Rights under California Law

  1. Right to Access. If you are a California consumer, you have the right to ask us to send you the following information up to two times in a twelve-month period:
    • The categories of personal data we have collected about you.
    • The categories of sources from which we collected the personal data.
    • Our business or commercial purpose for collecting personal data.
    • The categories of third parties with whom we share personal data.
    • What categories of personal data we disclose about you for business purposes.
    • What categories of personal data we sell or exchange for consideration about you.
    • The specific pieces of personal information we have collected about you.
  2. Right to Delete. If you are a California consumer, you have the right to ask us to delete the personal data about you we have collected. We may deny the request if the information is necessary to:
    • complete a transaction, including providing a requested or reasonably anticipated good or service, or fulfill a contract between the consumer and Medtronic;
    • detect and protect against security incidents, malicious, deceptive, fraudulent, or illegal activity, or take against those responsible for such activity;
    • debug to identify and repair errors impairing intended functionality;
    • exercise free speech or another right provided for by law;
    • comply with the California Electronic Communications Privacy Act;
    • engage in research in the public interest adhering to applicable ethics and privacy laws where the consumer has provided informed consent;
    • enable solely internal uses reasonably aligned with the consumer’s expectations based on the consumer’s relationship with Medtronic;
    • comply with a legal obligation; or
    • otherwise use the information internally in a lawful manner compatible with the context in which the consumer provided the information.
  3. Right to Opt-out. If a business sells personal information to third parties, California consumers have the right, at any time, to opt out of the sale or disclosure of their personal information to third parties. Medtronic does not sell personal information to third parties.

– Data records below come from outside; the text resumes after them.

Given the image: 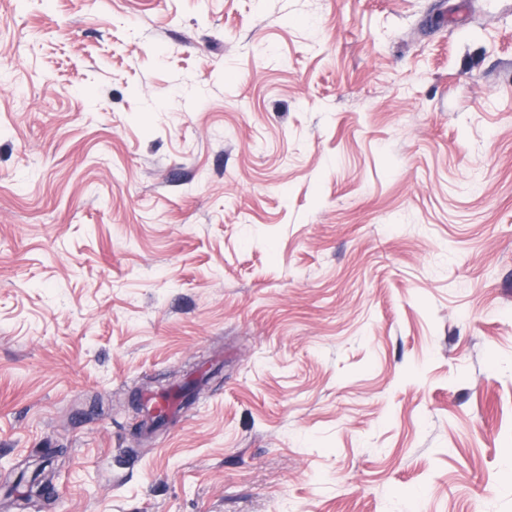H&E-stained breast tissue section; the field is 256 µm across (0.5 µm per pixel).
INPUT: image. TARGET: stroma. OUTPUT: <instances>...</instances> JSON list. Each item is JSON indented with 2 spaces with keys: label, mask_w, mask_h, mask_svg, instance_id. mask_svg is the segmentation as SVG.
I'll list each match as a JSON object with an SVG mask.
<instances>
[{
  "label": "stroma",
  "mask_w": 512,
  "mask_h": 512,
  "mask_svg": "<svg viewBox=\"0 0 512 512\" xmlns=\"http://www.w3.org/2000/svg\"><path fill=\"white\" fill-rule=\"evenodd\" d=\"M476 506L512 0H0V512Z\"/></svg>",
  "instance_id": "obj_1"
}]
</instances>
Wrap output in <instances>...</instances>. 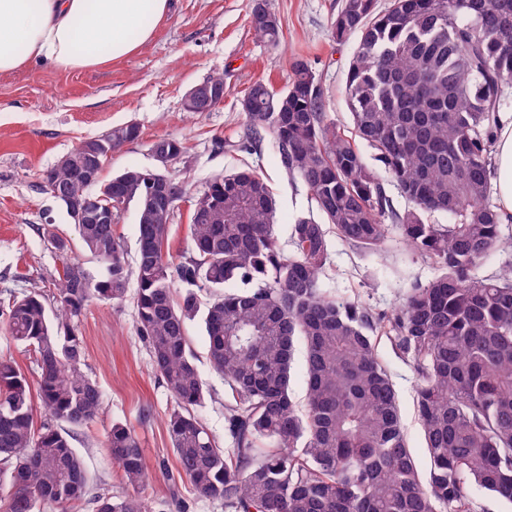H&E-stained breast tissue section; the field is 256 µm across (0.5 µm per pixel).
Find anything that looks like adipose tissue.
Returning <instances> with one entry per match:
<instances>
[{"label": "adipose tissue", "mask_w": 512, "mask_h": 512, "mask_svg": "<svg viewBox=\"0 0 512 512\" xmlns=\"http://www.w3.org/2000/svg\"><path fill=\"white\" fill-rule=\"evenodd\" d=\"M171 0H0V73L34 62L65 71L135 53L170 12ZM495 191L512 214V114L499 113Z\"/></svg>", "instance_id": "1"}]
</instances>
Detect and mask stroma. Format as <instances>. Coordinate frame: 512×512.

Right to non-discrimination. The CCPA grants California consumers the right not to be discriminated against for exercising your privacy rights. If you exercise your privacy rights, we will not discriminate against you, for example, by denying you access to our online services or charging you different rates or prices for the same online services, unless that difference is reasonably related to the value provided by your data.

Submitting a Request or Inquiry

If you are a California resident and you want to submit a request or inquiry to us regarding your California rights, you or your authorized agent can contact us here or call us at 1-866-639-6907 starting January 1, 2020. You do not have to create an account with us to submit a request.

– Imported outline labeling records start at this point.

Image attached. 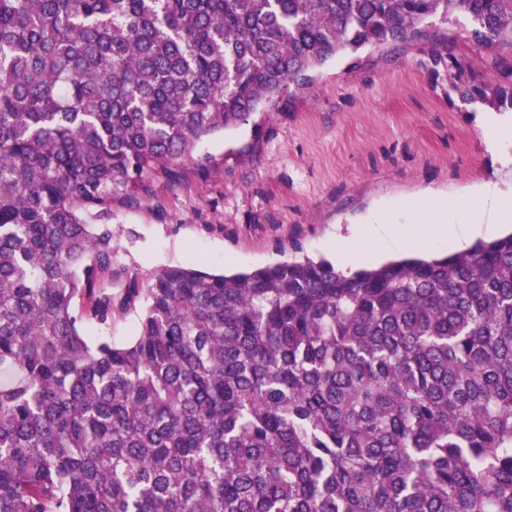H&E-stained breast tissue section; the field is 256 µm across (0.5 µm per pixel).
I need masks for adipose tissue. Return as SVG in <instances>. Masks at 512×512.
Segmentation results:
<instances>
[{
  "instance_id": "adipose-tissue-1",
  "label": "adipose tissue",
  "mask_w": 512,
  "mask_h": 512,
  "mask_svg": "<svg viewBox=\"0 0 512 512\" xmlns=\"http://www.w3.org/2000/svg\"><path fill=\"white\" fill-rule=\"evenodd\" d=\"M404 209L411 217L409 223L355 226L351 236L336 245L337 264L347 267L362 257L398 248L456 249L471 237L512 223V195L486 185L449 201L420 196L407 201Z\"/></svg>"
}]
</instances>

Your request will be confirmed within ten days of receipt and we will respond within 45 days. If we need more than 45 days, we will notify you that your request is being delayed.

We can only respond to your request if it is verifiable. This means we are obligated to take reasonable steps to verify your identity or your authorized agent’s authority and your right to access the information you request. We may ask for additional information that will help us do so. We will only use that additional information in the verification process, and not for any other purpose.

We do not charge a fee to process or respond to your verifiable consumer request unless it is excessive, repetitive, or manifestly unfounded. If we determine that the request warrants a fee, we will tell you why we made that decision and provide you with a cost estimate before completing your request.